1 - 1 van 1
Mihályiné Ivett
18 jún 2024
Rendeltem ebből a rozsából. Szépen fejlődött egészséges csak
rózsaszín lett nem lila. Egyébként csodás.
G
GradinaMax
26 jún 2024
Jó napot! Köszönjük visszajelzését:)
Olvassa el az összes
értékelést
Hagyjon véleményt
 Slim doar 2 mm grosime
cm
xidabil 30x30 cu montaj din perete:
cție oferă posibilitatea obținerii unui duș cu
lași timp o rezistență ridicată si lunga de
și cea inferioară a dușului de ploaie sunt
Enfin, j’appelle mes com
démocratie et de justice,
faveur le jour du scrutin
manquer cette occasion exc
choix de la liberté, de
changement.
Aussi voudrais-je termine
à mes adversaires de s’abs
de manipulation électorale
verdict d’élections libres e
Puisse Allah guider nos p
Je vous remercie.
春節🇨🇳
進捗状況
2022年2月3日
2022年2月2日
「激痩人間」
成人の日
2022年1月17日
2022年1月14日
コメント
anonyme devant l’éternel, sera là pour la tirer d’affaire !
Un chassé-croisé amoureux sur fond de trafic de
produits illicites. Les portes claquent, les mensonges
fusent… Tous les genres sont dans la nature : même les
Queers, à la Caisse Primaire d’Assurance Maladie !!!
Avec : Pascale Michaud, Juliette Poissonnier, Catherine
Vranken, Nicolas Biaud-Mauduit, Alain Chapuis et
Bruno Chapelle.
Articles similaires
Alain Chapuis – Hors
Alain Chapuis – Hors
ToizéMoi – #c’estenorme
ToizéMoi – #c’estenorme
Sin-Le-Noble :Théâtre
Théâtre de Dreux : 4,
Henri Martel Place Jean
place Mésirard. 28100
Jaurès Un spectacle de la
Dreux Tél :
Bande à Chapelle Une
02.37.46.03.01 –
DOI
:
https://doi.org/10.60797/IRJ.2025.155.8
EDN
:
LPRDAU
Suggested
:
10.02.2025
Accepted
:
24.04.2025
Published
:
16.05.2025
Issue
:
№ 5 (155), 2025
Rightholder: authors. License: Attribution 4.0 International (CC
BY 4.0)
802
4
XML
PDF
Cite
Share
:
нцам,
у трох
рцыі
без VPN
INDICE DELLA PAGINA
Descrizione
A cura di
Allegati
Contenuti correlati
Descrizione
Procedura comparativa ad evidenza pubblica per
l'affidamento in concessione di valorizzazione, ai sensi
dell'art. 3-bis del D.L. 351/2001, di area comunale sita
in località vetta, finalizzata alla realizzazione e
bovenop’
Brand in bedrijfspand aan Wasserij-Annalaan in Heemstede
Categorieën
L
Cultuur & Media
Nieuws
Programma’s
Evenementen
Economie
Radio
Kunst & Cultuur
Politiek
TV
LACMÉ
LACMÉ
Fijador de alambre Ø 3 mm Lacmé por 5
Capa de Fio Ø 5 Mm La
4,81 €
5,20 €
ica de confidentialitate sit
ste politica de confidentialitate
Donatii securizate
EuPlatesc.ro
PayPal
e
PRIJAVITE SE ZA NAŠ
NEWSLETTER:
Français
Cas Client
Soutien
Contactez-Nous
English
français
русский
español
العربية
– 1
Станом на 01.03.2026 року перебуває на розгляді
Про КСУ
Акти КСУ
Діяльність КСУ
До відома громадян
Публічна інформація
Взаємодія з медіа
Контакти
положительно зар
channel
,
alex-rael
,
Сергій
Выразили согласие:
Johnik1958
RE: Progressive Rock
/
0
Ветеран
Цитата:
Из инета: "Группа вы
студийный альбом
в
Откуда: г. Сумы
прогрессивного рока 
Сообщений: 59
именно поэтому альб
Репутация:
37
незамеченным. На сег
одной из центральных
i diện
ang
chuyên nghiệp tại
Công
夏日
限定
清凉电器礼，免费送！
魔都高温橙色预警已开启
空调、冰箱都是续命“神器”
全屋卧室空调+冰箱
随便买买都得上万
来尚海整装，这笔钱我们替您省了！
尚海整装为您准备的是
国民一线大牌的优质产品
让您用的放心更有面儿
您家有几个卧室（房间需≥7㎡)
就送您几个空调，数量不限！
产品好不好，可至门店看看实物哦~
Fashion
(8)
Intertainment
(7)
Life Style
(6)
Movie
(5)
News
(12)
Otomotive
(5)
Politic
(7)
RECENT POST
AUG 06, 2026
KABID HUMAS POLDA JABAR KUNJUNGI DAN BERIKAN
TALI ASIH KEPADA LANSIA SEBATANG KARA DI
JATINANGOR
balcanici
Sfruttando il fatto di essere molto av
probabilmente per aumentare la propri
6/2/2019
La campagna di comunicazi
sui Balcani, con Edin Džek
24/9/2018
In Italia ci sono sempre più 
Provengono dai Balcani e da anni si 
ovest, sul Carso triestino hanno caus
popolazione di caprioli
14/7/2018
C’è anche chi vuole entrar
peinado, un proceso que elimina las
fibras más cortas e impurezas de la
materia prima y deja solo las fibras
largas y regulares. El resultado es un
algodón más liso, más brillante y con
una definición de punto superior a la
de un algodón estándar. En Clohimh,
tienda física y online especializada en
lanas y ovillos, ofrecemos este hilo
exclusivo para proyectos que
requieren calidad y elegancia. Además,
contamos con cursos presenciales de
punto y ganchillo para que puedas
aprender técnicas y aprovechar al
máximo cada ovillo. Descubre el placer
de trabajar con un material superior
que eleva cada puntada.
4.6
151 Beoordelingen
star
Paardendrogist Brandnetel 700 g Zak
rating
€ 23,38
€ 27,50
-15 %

+ + +

§ Exercise directions:
Lines holding the word "Chapelle" in the entries above are the ones to pull out. Copy them all.

§ Exercise result:
Bruno Chapelle.
Bande à Chapelle Une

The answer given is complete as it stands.